- Born: March 1, 1932 Wuxi, Jiangsu, China
- Died: 5 September 2019 (aged 87) Beijing, China
- Education: Shanghai Jiao Tong University Donghua University
- Scientific career
- Fields: Chemical fiber engineering
- Workplaces: Chinese Academy of Engineering (CAE)

Chinese name
- Traditional Chinese: 季國標
- Simplified Chinese: 季国标

Standard Mandarin
- Hanyu Pinyin: Ji Guobiao

= Ji Guobiao =

Chinese chemical engineer (1932–2019)

Ji Guobiao (季国标; 1 March 1932 – 5 September 2019) was a Chinese chemical engineer and an academician of the Chinese Academy of Engineering (CAE). He was a pioneer of chemical fiber engineering technology in China.

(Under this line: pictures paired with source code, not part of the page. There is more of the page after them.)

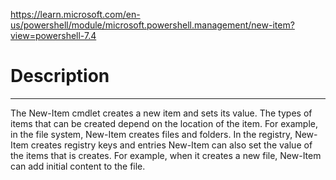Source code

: https://learn.microsoft.com/en-us/powershell/module/microsoft.powershell.management/new-item?view=powershell-7.4

# Description
---
The New-Item cmdlet creates a new item and sets its value.
The types of items that can be created depend on the location of the item.
For example, in the file system, New-Item creates files and folders.
In the registry, New-Item creates registry keys and entries
New-Item can also set the value of the items that is creates.
For example, when it creates a new file, New-Item can add initial content to the file.


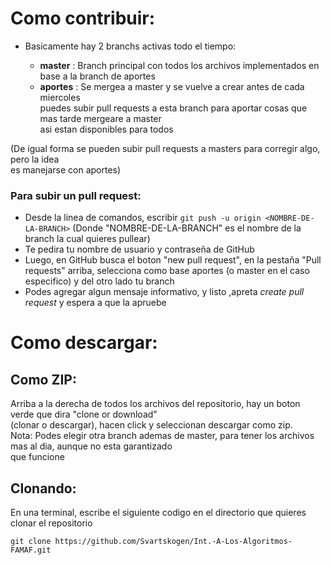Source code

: Como contribuir:
======
* Basicamente hay 2 branchs activas todo el tiempo:

   * **master** : Branch principal con todos los archivos implementados en base a la branch de aportes  
   * **aportes** : Se mergea a master y se vuelve a crear antes de cada miercoles  
   puedes subir pull requests a esta branch para aportar cosas que mas tarde mergeare a master  
   asi estan disponibles para todos
   
(De igual forma se pueden subir pull requests a masters para corregir algo, pero la idea  
es manejarse con aportes)

### Para subir un pull request:
* Desde la linea de comandos, escribir 
`git push -u origin <NOMBRE-DE-LA-BRANCH>`
(Donde "NOMBRE-DE-LA-BRANCH" es el nombre de la branch la cual quieres pullear)
* Te pedira tu nombre de usuario y contraseña de GitHub
* Luego, en GitHub busca el boton "new pull request", en la pestaña "Pull requests" arriba, selecciona como base aportes 
(o master en el caso especifico) y del otro lado tu branch
* Podes agregar algun mensaje informativo, y listo ,apreta *create pull request* y espera a que la apruebe


Como descargar:
======
## Como ZIP:
Arriba a la derecha de todos los archivos del repositorio, hay un boton verde que dira "clone or download"  
(clonar o descargar), hacen click y seleccionan descargar como zip.  
Nota: Podes elegir otra branch ademas de master, para tener los archivos mas al dia, aunque no esta garantizado  
que funcione
## Clonando:
En una terminal, escribe el siguiente codigo en el directorio que quieres clonar el repositorio

`git clone https://github.com/Svartskogen/Int.-A-Los-Algoritmos-FAMAF.git`

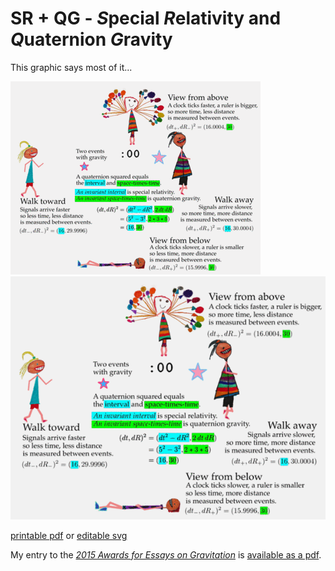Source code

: # SR + QG - *S*pecial *R*elativity and *Q*uaternion *G*ravity

This graphic says most of it...

<a id="single_1" href="../../img/all_900.gif"
title="Four ways to see two events">
    <img class='visible-xs' src="../../img/all_400.gif" alt="" />
    <img class='hidden-xs' src="../../img/all_600.gif" alt="" /></a>  

[printable pdf](../img/sr_and_qg.all.pdf) or [editable svg](../img/sr_and_qg.all.svg)

My entry to the [_2015 Awards for Essays on 
Gravitation_](http://www.gravityresearchfoundation.org/index.html) is 
[available as a pdf](papers/s-t-t/space-times-time-invariance.pdf).
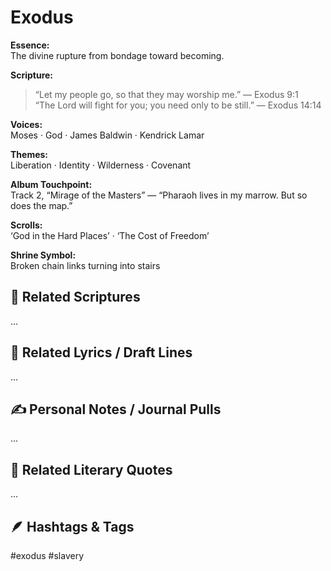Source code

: # Exodus

**Essence:**  
The divine rupture from bondage toward becoming.

**Scripture:**  
> “Let my people go, so that they may worship me.” — Exodus 9:1  
> “The Lord will fight for you; you need only to be still.” — Exodus 14:14

**Voices:**  
Moses · God · James Baldwin · Kendrick Lamar

**Themes:**  
Liberation · Identity · Wilderness · Covenant

**Album Touchpoint:**  
Track 2, “Mirage of the Masters” — “Pharaoh lives in my marrow. But so does the map.”

**Scrolls:**  
‘God in the Hard Places’ · ‘The Cost of Freedom’

**Shrine Symbol:**  
Broken chain links turning into stairs

## 🔗 Related Scriptures
...

## 🎵 Related Lyrics / Draft Lines
...

## ✍️ Personal Notes / Journal Pulls
...

## 📘 Related Literary Quotes
...

## 🪶 Hashtags & Tags
#exodus #slavery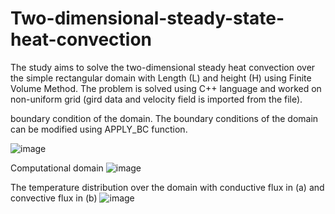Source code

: # Two-dimensional-steady-state-heat-convection
The study aims to solve the two-dimensional steady heat convection over the simple rectangular domain with Length (L) and height (H) using Finite Volume Method. The problem is solved using C++ language and worked on non-uniform grid (gird data and velocity field is imported from the file).

boundary condition of the domain. The boundary conditions of the domain can be modified using APPLY_BC function.

![image](https://github.com/Panchal1810/Two-dimensional-steady-state-heat-convection/assets/122630851/4985b222-d3a6-49ff-a33f-3b43abd9807c)


Computational domain
![image](https://github.com/Panchal1810/Two-dimensional-steady-state-heat-convection/assets/122630851/4e5f0bcd-3827-47fd-a64d-4a2f176cf82a)

The temperature distribution over the domain with conductive flux in (a) and convective flux in (b)
![image](https://github.com/Panchal1810/Two-dimensional-steady-state-heat-convection/assets/122630851/bdee32ea-f988-42ea-a194-f215d8d4f20e)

==Early life and education==
Ji was born in Wuxi, Jiangsu, in March 1932. He studied at Donglin Academy and Furen High School. After the liberation of Shanghai in 1949, he was accepted to Shanghai Jiao Tong University, where he majored in the Department of Industrial Management and the Department of Textile Dyeing and Chemical Industry. In 1951, due to the adjustment of the faculty, he became a new transfer student at East China Institute of Textile Science and Technology (now Donghua University). During his university years, he joined the New Democratic Youth League.

==Career==
After university, he was assigned to Qingdao Printing and Dyeing Plant (青岛印染厂). During his work, he taught himself the professional knowledge of chemical fibers. He joined the Chinese Communist Party in 1954. That same year, he was sent abroad to study at the expense of the government. After returning to China he became director of the Technical Room of Baoding Chemical Fiber Factory (保定化纤厂). In the autumn of 1958, he followed chemist Hou Debang to Japan to study fertilizer and fibre production technology. In 1963, he was transferred to Nanjing Chemical Fiber Plant (南京化纤厂) as deputy chief engineer. In 1965, he helped found the Lanzhou Chemical Fiber Plant (兰州化纤厂). He was appointed deputy chief engineer after studying synthetic fiber production technology in the United Kingdom. During the Cultural Revolution, he was denounced as a "reactionary" and was brought to be persecuted. He entered politics in 1973, when he was transferred to the Ministry of Textile Industry. In 1978, he helped found Yizheng Chemical Fiber, serving as its deputy commander and chief engineer. In 1980 he was appointed director of the Department of Chemical Fiber of the Ministry of Textile Industry. He was promoted to vice-minister in 1984. In 1994 he was elected an academician of the Chinese Academy of Engineering (CAE). In December 2003, Donghua University established the Institute of Modern Textiles, Ji became its first dean.

==Death==
He died of laryngeal cancer in Beijing, on 5 September 2019.

==Selected papers==
- "Die Entwicklung der Chinesischen Textile Industrie" (1988)
- "China's Man-made Fiber Industry Prospects for the year 2000" (1990)
- "China's Polyester Industry" (1993)
- "China to Strengthen Industrial Textiles" (1994)
- "China intensive die Ent wicklung von Chemie faser and ihren Einsats in technischen Textilier" (1994)
- "Development of China's Acrylic Industry" (1998)
- "The Application and Prospect of Polypropylene Fiber in China" (1999)
- Ji Guobiao (1999). "High Strength Polyvinyl Alcohol Fiber Applied in Cement and Building Materials"
- "Hochfeste PVA-Faser fur die Zementverterkung" (1999)
- "The Man-made Fiber and Textile Industry at Milinium-Great Past and Bright Future in China" (2000)
- "Vliestoffe: Polyvinyl Alkohol Faser" (2001)
- "Prospect of Advanced Fiber Material in China" (2002)

==Awards==
- 2004 5th Guanghua Engineering Science and Technology Award.